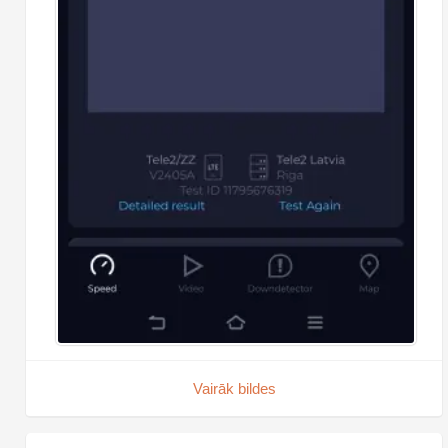
Vairāk bildes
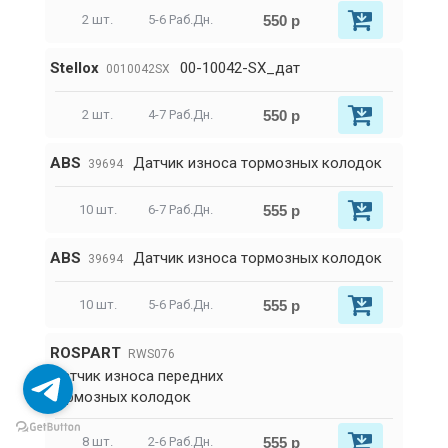
550 р
2 шт.
5-6 Раб.Дн.
Stellox
00-10042-SX_дат
0010042SX
550 р
2 шт.
4-7 Раб.Дн.
ABS
Датчик износа тормозных колодок
39694
555 р
10 шт.
6-7 Раб.Дн.
ABS
Датчик износа тормозных колодок
39694
555 р
10 шт.
5-6 Раб.Дн.
ROSPART
RWS076
Датчик износа передних
тормозных колодок
555 р
8 шт.
2-6 Раб.Дн.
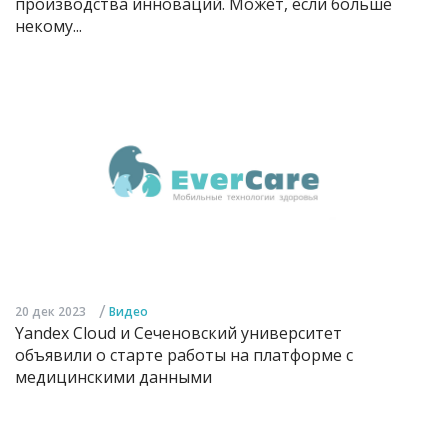
производства инноваций. Может, если больше
некому...
/
20 дек 2023
Видео
Yandex Cloud и Сеченовский университет
объявили о старте работы на платформе с
медицинскими данными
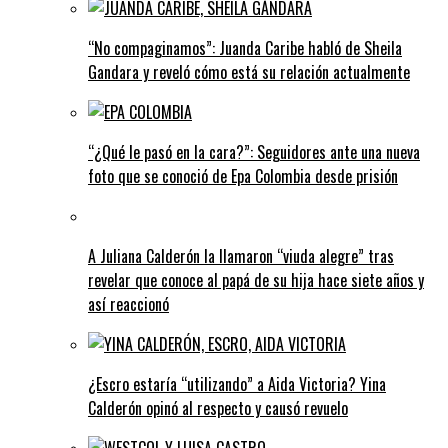
“No compaginamos”: Juanda Caribe habló de Sheila
Gandara y reveló cómo está su relación actualmente
“¿Qué le pasó en la cara?”: Seguidores ante una nueva
foto que se conoció de Epa Colombia desde prisión
A Juliana Calderón la llamaron “viuda alegre” tras
revelar que conoce al papá de su hija hace siete años y
así reaccionó
¿Escro estaría “utilizando” a Aida Victoria? Yina
Calderón opinó al respecto y causó revuelo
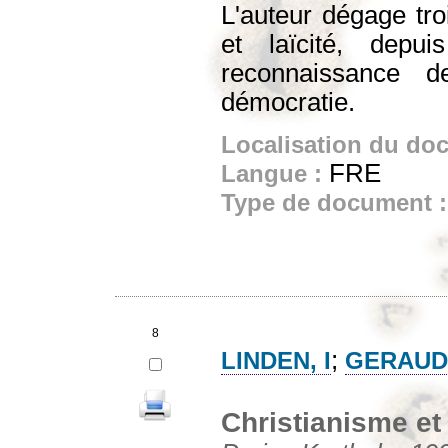
L'auteur dégage tro
et laïcité, depui
reconnaissance de
démocratie.
Localisation du do
FRE
Langue :
Type de document 
8
;
LINDEN, I
GERAUD, 
Christianisme e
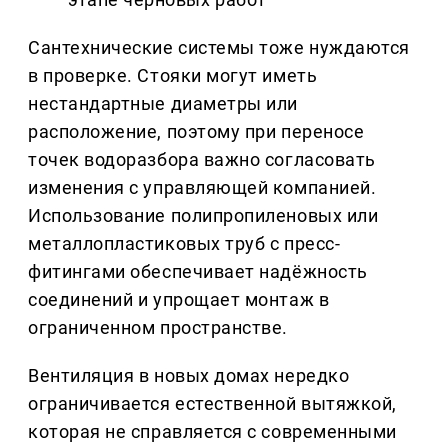
Сантехнические системы тоже нуждаются
в проверке. Стояки могут иметь
нестандартные диаметры или
расположение, поэтому при переносе
точек водоразбора важно согласовать
изменения с управляющей компанией.
Использование полипропиленовых или
металлопластиковых труб с пресс-
фитингами обеспечивает надёжность
соединений и упрощает монтаж в
ограниченном пространстве.
Вентиляция в новых домах нередко
ограничивается естественной вытяжкой,
которая не справляется с современными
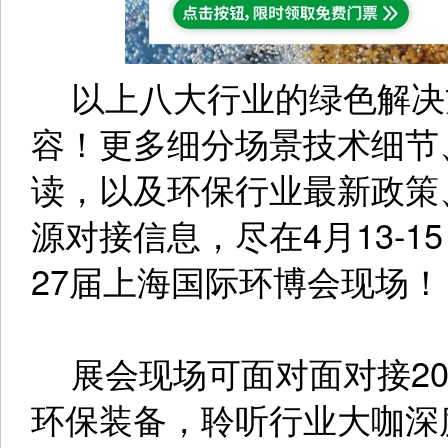
以上八大行业的绿色解决
容！更多细分场景技术细节
读，以及环保行业最新政策
源对接信息，尽在4月13-
27届上海国际环博会现场！
展会现场可面对面对接20
环保装备，聆听行业大咖深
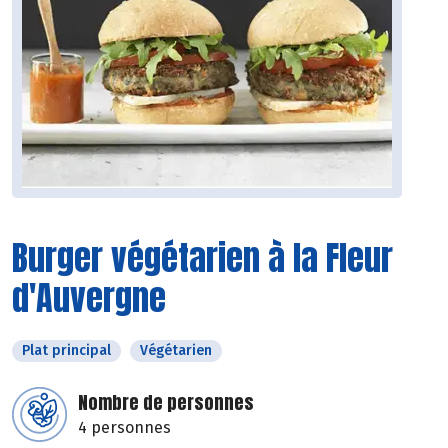
Burger végétarien à la Fleur
d'Auvergne
Plat principal
Végétarien
Nombre de personnes
4 personnes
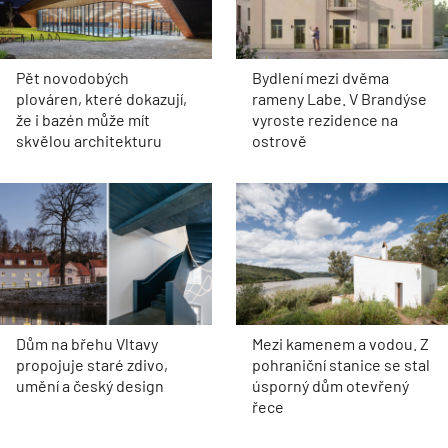
Pět novodobých
Bydlení mezi dvěma
plováren, které dokazují,
rameny Labe. V Brandýse
že i bazén může mít
vyroste rezidence na
skvělou architekturu
ostrově
Dům na břehu Vltavy
Mezi kamenem a vodou. Z
propojuje staré zdivo,
pohraniční stanice se stal
umění a český design
úsporný dům otevřený
řece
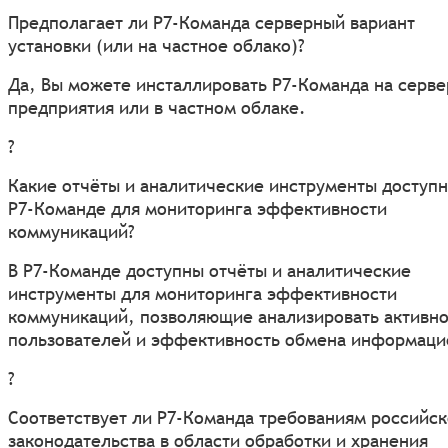
Предполагает ли Р7-Команда серверный вариант
установки (или на частное облако)?
Да, Вы можете инсталлировать Р7-Команда на серве
предприятия или в частном облаке.
?
Какие отчёты и аналитические инструменты доступн
Р7-Команде для мониторинга эффективности
коммуникаций?
В Р7-Команде доступны отчёты и аналитические
инструменты для мониторинга эффективности
коммуникаций, позволяющие анализировать активно
пользователей и эффективность обмена информаци
?
Соответствует ли Р7-Команда требованиям российск
законодательства в области обработки и хранения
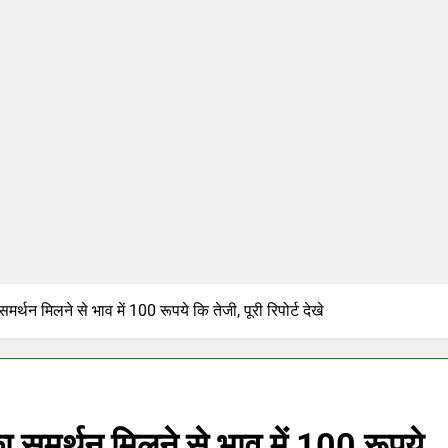
र्थन मिलने से भाव में 100 रूपये कि तेजी, पूरी रिपोर्ट देखे
 समर्थन मिलने से भाव में 100 रूपये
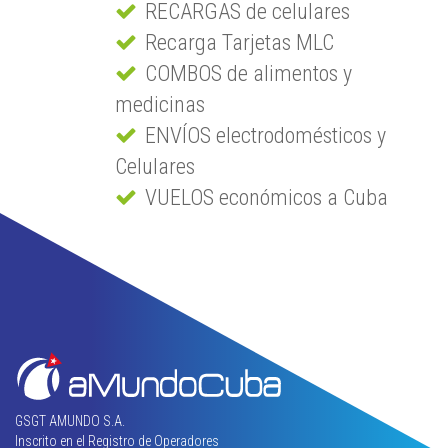
RECARGAS de celulares
Recarga Tarjetas MLC
COMBOS de alimentos y
medicinas
ENVÍOS electrodomésticos y
Celulares
VUELOS económicos a Cuba
GSGT AMUNDO S.A.
Inscrito en el Registro de Operadores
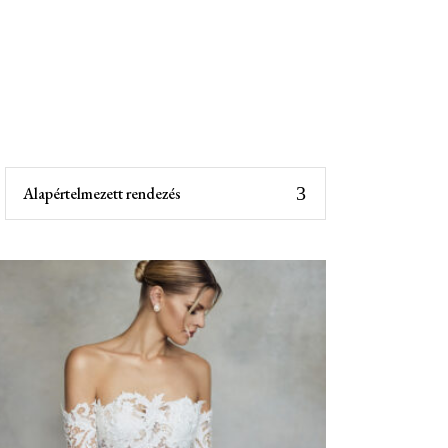
Alapértelmezett rendezés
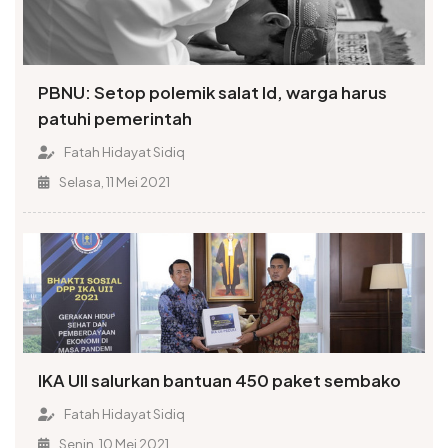
PBNU: Setop polemik salat Id, warga harus
patuhi pemerintah
Fatah Hidayat Sidiq
Selasa, 11 Mei 2021
IKA UII salurkan bantuan 450 paket sembako
Fatah Hidayat Sidiq
Senin, 10 Mei 2021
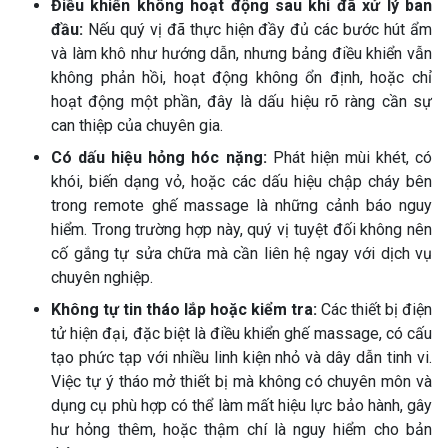
Điều khiển không hoạt động sau khi đã xử lý ban
đầu:
Nếu quý vị đã thực hiện đầy đủ các bước hút ẩm
và làm khô như hướng dẫn, nhưng bảng điều khiển vẫn
không phản hồi, hoạt động không ổn định, hoặc chỉ
hoạt động một phần, đây là dấu hiệu rõ ràng cần sự
can thiệp của chuyên gia.
Có dấu hiệu hỏng hóc nặng:
Phát hiện mùi khét, có
khói, biến dạng vỏ, hoặc các dấu hiệu chập cháy bên
trong remote ghế massage là những cảnh báo nguy
hiểm. Trong trường hợp này, quý vị tuyệt đối không nên
cố gắng tự sửa chữa mà cần liên hệ ngay với dịch vụ
chuyên nghiệp.
Không tự tin tháo lắp hoặc kiểm tra:
Các thiết bị điện
tử hiện đại, đặc biệt là điều khiển ghế massage, có cấu
tạo phức tạp với nhiều linh kiện nhỏ và dây dẫn tinh vi.
Việc tự ý tháo mở thiết bị mà không có chuyên môn và
dụng cụ phù hợp có thể làm mất hiệu lực bảo hành, gây
hư hỏng thêm, hoặc thậm chí là nguy hiểm cho bản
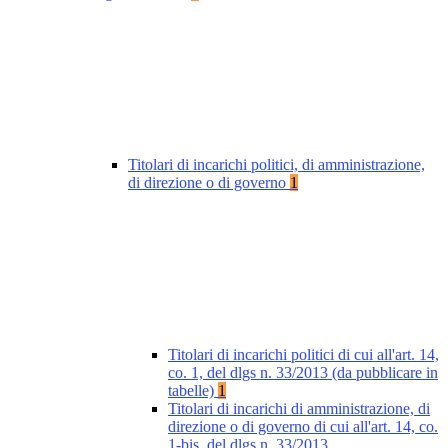
Titolari di incarichi politici, di amministrazione,
di direzione o di governo
1
Titolari di incarichi politici di cui all'art. 14,
co. 1, del dlgs n. 33/2013 (da pubblicare in
tabelle)
1
Titolari di incarichi di amministrazione, di
direzione o di governo di cui all'art. 14, co.
1-bis, del dlgs n. 33/2013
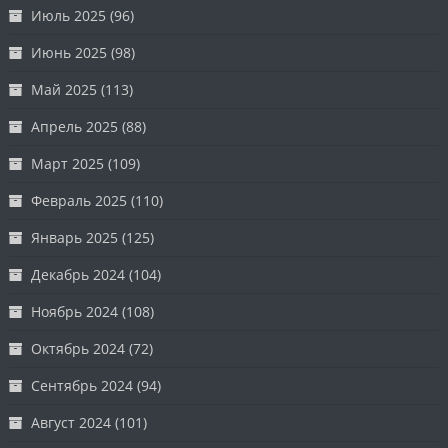
Июль 2025
(96)
Июнь 2025
(98)
Май 2025
(113)
Апрель 2025
(88)
Март 2025
(109)
Февраль 2025
(110)
Январь 2025
(125)
Декабрь 2024
(104)
Ноябрь 2024
(108)
Октябрь 2024
(72)
Сентябрь 2024
(94)
Август 2024
(101)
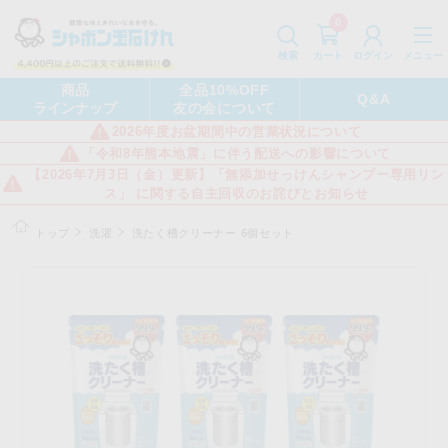
0
カート
メニュー
検索
ログイン
商品
全品10%OFF
Q&A
ラインナップ
友の会について
2026年度お盆期間中の営業状況について
「令和8年熊本地震」に伴う配送への影響について
【2026年7月3日（金）更新】「無添加せっけんシャンプー専用リン
ス」 に関する自主回収のお詫びとお知らせ
トップ
洗濯
洗たく槽クリーナー 6個セット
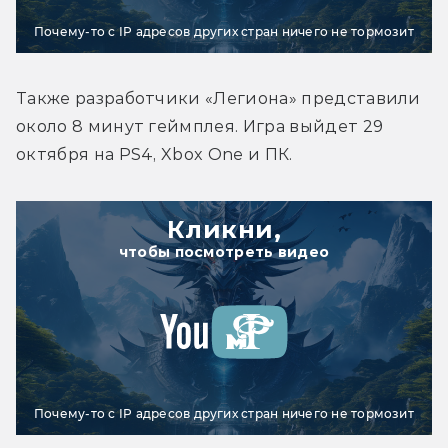
Почему-то с IP адресов других стран ничего не тормозит
Также разработчики «Легиона» представили 
около 8 минут геймплея. Игра выйдет 29 
октября на PS4, Xbox One и ПК.
Кликни,
чтобы посмотреть видео
Почему-то с IP адресов других стран ничего не тормозит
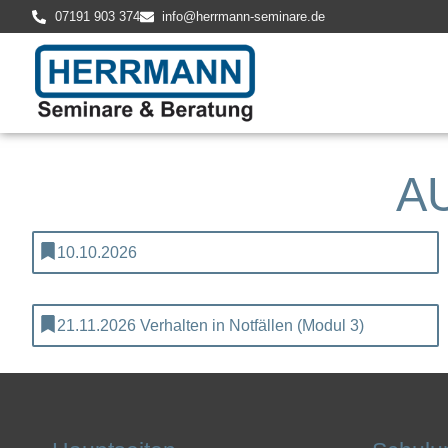
07191 903 374
info@herrmann-seminare.de
A
10.10.2026
21.11.2026 Verhalten in Notfällen (Modul 3)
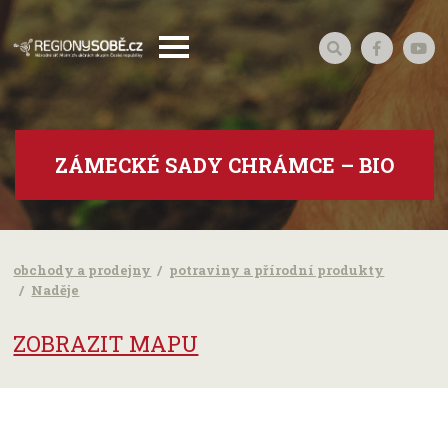
ZÁMECKÉ SADY CHRÁMCE – BIO
obchody a prodejny
potraviny a přírodní produkty
Naděje
ZOBRAZIT MAPU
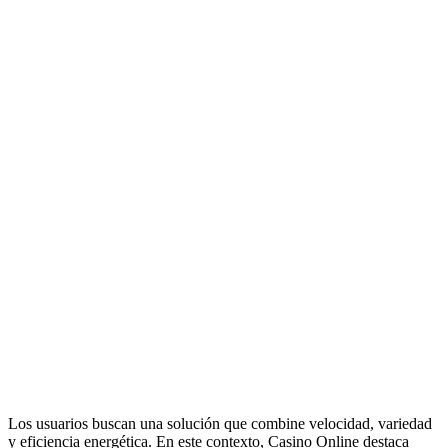
Los usuarios buscan una solución que combine velocidad, variedad
y eficiencia energética. En este contexto, Casino Online destaca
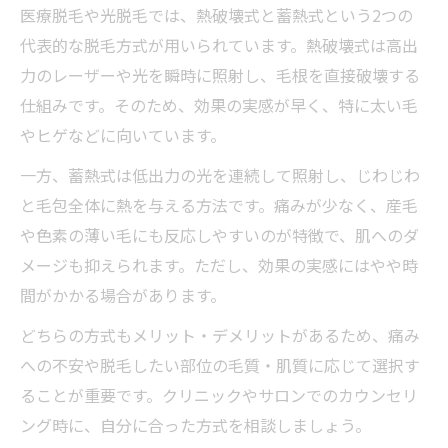
医療脱毛や光脱毛では、熱破壊式と蓄熱式という2つの
代表的な脱毛方式が用いられています。熱破壊式は高出
力のレーザーや光を瞬時に照射し、毛根を直接破壊する
仕組みです。そのため、効果の実感が早く、特に太い毛
やヒゲなどに向いています。
一方、蓄熱式は低出力の光を連続して照射し、じわじわ
と毛包全体に熱を与える方法です。痛みが少なく、産毛
や色素の薄い毛にも反応しやすいのが特徴で、肌へのダ
メージも抑えられます。ただし、効果の実感にはやや時
間がかかる場合があります。
どちらの方式もメリット・デメリットがあるため、痛み
への不安や脱毛したい部位の毛質・肌質に応じて選択す
ることが重要です。クリニックやサロンでのカウンセリ
ング時に、自分に合った方式を相談しましょう。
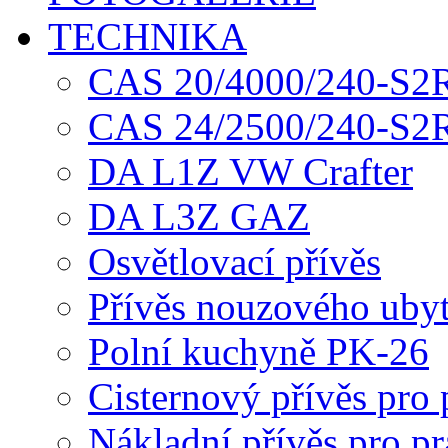
TECHNIKA
CAS 20/4000/240-S2R
CAS 24/2500/240-S2R
DA L1Z VW Crafter
DA L3Z GAZ
Osvětlovací přívěs
Přívěs nouzového uby
Polní kuchyně PK-26
Cisternový přívěs pro
Nákladní přívěs pro pr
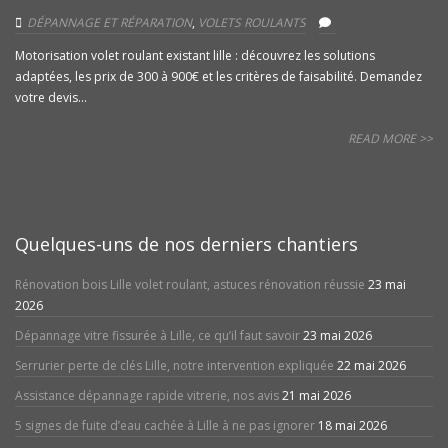
DÉPANNAGE ET RÉPARATION
,
VOLETS ROULANTS
Motorisation volet roulant existant lille : découvrez les solutions
adaptées, les prix de 300 à 900€ et les critères de faisabilité. Demandez
votre devis...
READ MORE >>
Quelques-uns de nos derniers chantiers
Rénovation bois Lille volet roulant, astuces rénovation réussie
23 mai
2026
Dépannage vitre fissurée à Lille, ce qu’il faut savoir
23 mai 2026
Serrurier perte de clés Lille, notre intervention expliquée
22 mai 2026
Assistance dépannage rapide vitrerie, nos avis
21 mai 2026
5 signes de fuite d’eau cachée à Lille à ne pas ignorer
18 mai 2026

★ ★ ★ ★ ★

Requirement:
Reproduce the lines from the records unchanged, starting with the line that contains "Điều khiển không" and going on through the line that contains "Phát hiện mùi khét, có".

Exercise solution:
Điều khiển không hoạt động sau khi đã xử lý ban
đầu:
Nếu quý vị đã thực hiện đầy đủ các bước hút ẩm
và làm khô như hướng dẫn, nhưng bảng điều khiển vẫn
không phản hồi, hoạt động không ổn định, hoặc chỉ
hoạt động một phần, đây là dấu hiệu rõ ràng cần sự
can thiệp của chuyên gia.
Có dấu hiệu hỏng hóc nặng:
Phát hiện mùi khét, có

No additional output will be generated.